Ancora una volta, fu lui a riempire il silenzio con le sue grida.

"EIJIRO! GUARDAMI, CHE CAZZO! PERCHÉ TI SEI MESSO A PIANGERE NEL CUORE DELLA FOTTUTA NOTTE?"

Era preoccupato. Si capiva dalla tonalità della sua voce e dai suoi occhi stanchi, ma comunque in allerta in modo da poter far fronte a qualsiasi possibile minaccia. Scossi più volte la testa, ancora leggermente intontito, risvegliandomi da quello stato di trance in cui ero entrato poco fa.

"N-notte? Ma... non era pomeriggio? Tu..."

Al solo pensiero di quanto avevo visto, le lacrime ricominciarono a rigarmi le guance. Katsuki aggrottò visibilmente le sopracciglia.

"Di cosa stai parlando, idiota? Dopo la fine del film, siamo andati a dormire, ricordi? Cos'è che ti preoccupa così tanto. E poi, perché parlavi a vanvera durante il sonno? Che cazzo c'entro io con l'Unione?"

Cercai di richiamare alla mente ciò che mi aveva appena raccontato senza successo. Avevamo davvero visto un film? Poi, una scena. Una soltanto. Ma abbastanza per ricordarmi il titolo del lungometraggio che avevamo visto insieme. Fu allora che capii.

Capii che ero stato uno scemo a piangere. Capii che nulla di tutto quello che avevo visto era reale. Capii che Katsuki non ci aveva realmente tradito.

Piccole perle si formarono sulla linea di delimitazione delle palpebre. Questa volta, erano lacrime di gioia. Abbracciai il mio fidanzato di slancio, senza rifletterci troppo. Si irrigidì istantaneamente, ma ben presto mi lasciò fare e ricambiò. Trascorremmo qualche minuto così, immobili ed a coccolarci a vicenda. Nella stanza aleggiava il silenzio.

Come al solito, fu lui a romperlo.

"Su coglione, ora sdraiati e riposa. Altrimenti, come potrai passare la verifica di matematica?"

Ridacchiai. Ero una frana in matematica. 

Mi beai ancora per qualche attimo del profumo del suo shampoo al cocco inspirandolo profondamente. Passai le mani sulle ciocche dei suoi capelli ribelli (che, nonostante l'aspetto, erano davvero morbidi) per poi fare quanto Katsuki mi aveva detto.

"Sei davvero un bambino, Eiji." Lo disse con il sorriso, senza malizia o secondi scopi. Erano parole pronunciate con affetto.

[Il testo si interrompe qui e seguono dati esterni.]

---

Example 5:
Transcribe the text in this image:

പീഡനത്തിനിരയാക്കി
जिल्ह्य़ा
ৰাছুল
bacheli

Sorrisi. Finalmente lo riconoscevo. Sospirai sollevato. Attesi qualche minuto per dirglielo.

"Ti amo, Tsuki."

Lo udii sbuffare, ma la sua espressione era impossibile da fraintendere. Portò una mano all'altezza di una delle mie guance ancora umide e la accarezzò con i polpastrelli.

"Anch'io, Eiji." disse in un sussurro.

Ci addormentammo così, in balia della brezza estiva che arrivava dalla finestra spalancata della sua camera.